I lived in New Orleans for five years until, like many, I reluctantly migrated to places with greater economic opportunity. Since starting Civic Economics and freeing myself from any particular location requirements, I’ve intended to move back when finances allowed. An issue now for another year.
What made me think to write to y’all now is the endless parade of pictures from the city. Once you think to look, you’ll see, just beyond the water and the homes, that nearly every photo depicts a mom and pop business of some sort. Where other American cities have abandoned the form in droves, New Orleans has remained a small business city.
Yes, there is a Wal-Mart on Tchoupitoulas – now an infamous source of food and water in the aftermath; Walgreen’s and Rite-Aid have aggressively colonized every neighborhood in town. Yet, until last week, residents continued to meet most of their needs at small shops and offices.
In my neighborhood, I shopped with two grocers about two blocks above and below my home (north and south, more or less). At Zara’s Lil Giant, the butcher took the time to explain to a young man how to prepare a roast or how to make barbeque shrimp (melt two pounds of butter, add cooking wine and spices, and boil!). At the other, the Italian name of which escapes me, the husband and wife team once sent a delivery to my house just because they hadn’t seen me. The delivery guy found me at home, down with a fever and happy to see a muffaletta with my name on it! A mule-driven taffy cart plied the silk-stocking streets of Uptown, finding a loyal clientele unconcerned about health inspections or mule shit!
Everywhere you looked, there were business just like that, neighborhood-oriented and deeply connected. The picture attached is Liuzza’s, famous among poor students and the working poor alike for the $2 “French Fry po’ boy,” which is exactly what it sounds like with a fatty, meaty gravy dripping from the bun. Less than a half mile downtown from my house, alongside the Magnolia projects, stood one of the greatest jazz clubs on earth, where neighbors wandered in and out with instruments, with sandwiches, with “business” to conduct on the phone, while the rotating ensemble produced an ever-evolving, truly indigenous music.
Perhaps more remarkable was the loyalty to local products: Hubig’s fried pies, Taaka Vodka, Crystal hot sauce, Dixie beer, New Orleanians stuck by them all.
Tourists rarely saw that aspect of the city, and God knows New Orleans needs tourists to return to the Quarter and to the old-line Creole restaurants and the hotels. These will be reopened and locals will continue to tolerate them.

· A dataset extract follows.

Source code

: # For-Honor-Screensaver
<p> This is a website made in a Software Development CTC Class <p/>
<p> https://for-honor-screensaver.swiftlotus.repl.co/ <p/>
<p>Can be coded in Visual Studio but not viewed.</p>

New Orleans was also home to a shocking brand of poverty, a poverty made impossible to ignore by the checkerboard pattern of development. Having seen the horrors of this week, I can only pray that New Orleans will focus again on the needs of its poorest citizens.
But if New Orleans is to come back, the proprietors, manufacturers, workers, and customers of thousands of small businesses must return. Can your film help communicate the value of that diversity? I can only hope so; the bigger the splash you make the better.
I suppose the only purpose of this note is to tell you what you missed on your extraordinary journey around America. And to remind you of the importance of your work. Thanks!